Seeking to reset the course of his presidential campaign, Donald Trump on Monday rolled out a blueprint of his economic agenda that included eliminating the death tax and imposing a temporary moratorium on new federal regulations.

Nine months after his campaign released a policy paper that gave voters a loose idea of what tax reform and trade would look like under a Trump administration, the Republican presidential nominee offered a cornucopia of details during a speech at the Detroit Economic Club. Much of what Trump told voters in the once-iconic industrial city marked a change from what he had previously proposed.

He promised to lessen the tax burden on American families and challenge regulations that have constrained job production and devastated major industries. "The Obama-Clinton agenda of tax, spend and regulate has created a silent nation of jobless Americans," Trump said, proceeding to outline an economic agenda that he claimed will stimulate recovery and growth beyond that of his opponent's.

American families should be able to deduct child care costs from their annual income, Trump told a mixture of steadfast supporters and protesters who repeatedly interrupted his speech.

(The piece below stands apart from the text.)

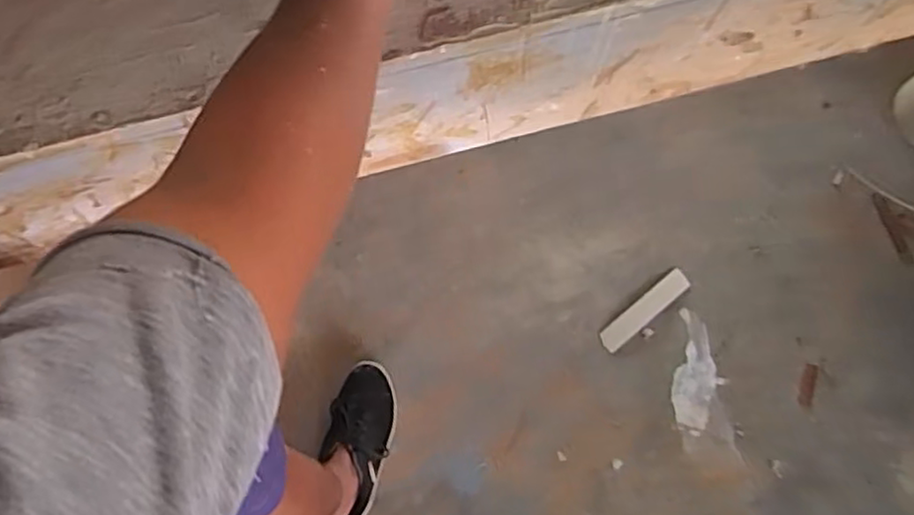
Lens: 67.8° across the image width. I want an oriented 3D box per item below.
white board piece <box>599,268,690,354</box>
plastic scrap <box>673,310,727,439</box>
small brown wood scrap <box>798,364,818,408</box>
[{"bbox_3d":[0.351,0.099,1.266,0.201,0.007,0.045,-38,79,-10],"label":"white board piece"},{"bbox_3d":[0.439,0.210,1.238,0.082,0.012,0.212,12,75,2],"label":"plastic scrap"},{"bbox_3d":[0.642,0.234,1.242,0.026,0.009,0.078,14,75,3],"label":"small brown wood scrap"}]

American workers "should not be taxed again at death," he said.

Trump, who recently slammed the Environmental Protection Agency in a separate speech about energy policy, vowed to eliminate regulations from all federal agencies that hurt business owners, workers, markets and industries.

"I will ask each and every federal agency to prepare a list of all of the regulations they impose on Americans which are not necessary, do not improve public safety, and which needlessly kill jobs. Those regulations will be eliminated," he said matter-of-factly.

Trump appeared to adjust his previous proposal to afford individuals earning less than $25,000 annually and couples making less than $50,000 a federal income tax rate of 0 percent and create four tax brackets: 25, 20, 10 and 0 percent. Instead, he said he would use "the same brackets [House Republicans] have proposed: 12, 25 and 33 percent."


The billionaire's hour-long speech was seen by many as a Hail Mary effort to save a campaign that has been marred by controversy and sagging poll numbers. A new Monmouth University poll released while Trump delivered his remarks showed the candidate trailing Hillary Clinton by 13 percentage points among likely general-election voters.

"The city of Detroit is the living, breathing example of my opponent's failed economic agenda," Trump told the crowd within seconds of taking the stage in Detroit. "Every policy she has tilts the playing field towards other countries at our expense."

Clinton herself had forcefully pushed back against Trump's economic proposals in a series of tweets early Monday morning before he arrived in the Great Lake State.


But Trump slammed his Democratic opponent as a candidate of the past who can be trusted only to enforce what has become the "status quo."

"The other party has reached backwards into the past to choose a nominee from yesterday — who offers only the rhetoric of yesterday, and the policies of yesterday," he told the audience. "The reforms I have outlined today are only the beginning. When we reform our tax, trade, and regulatory policies we will open a new chapter that in American prosperity that is so desperately needed.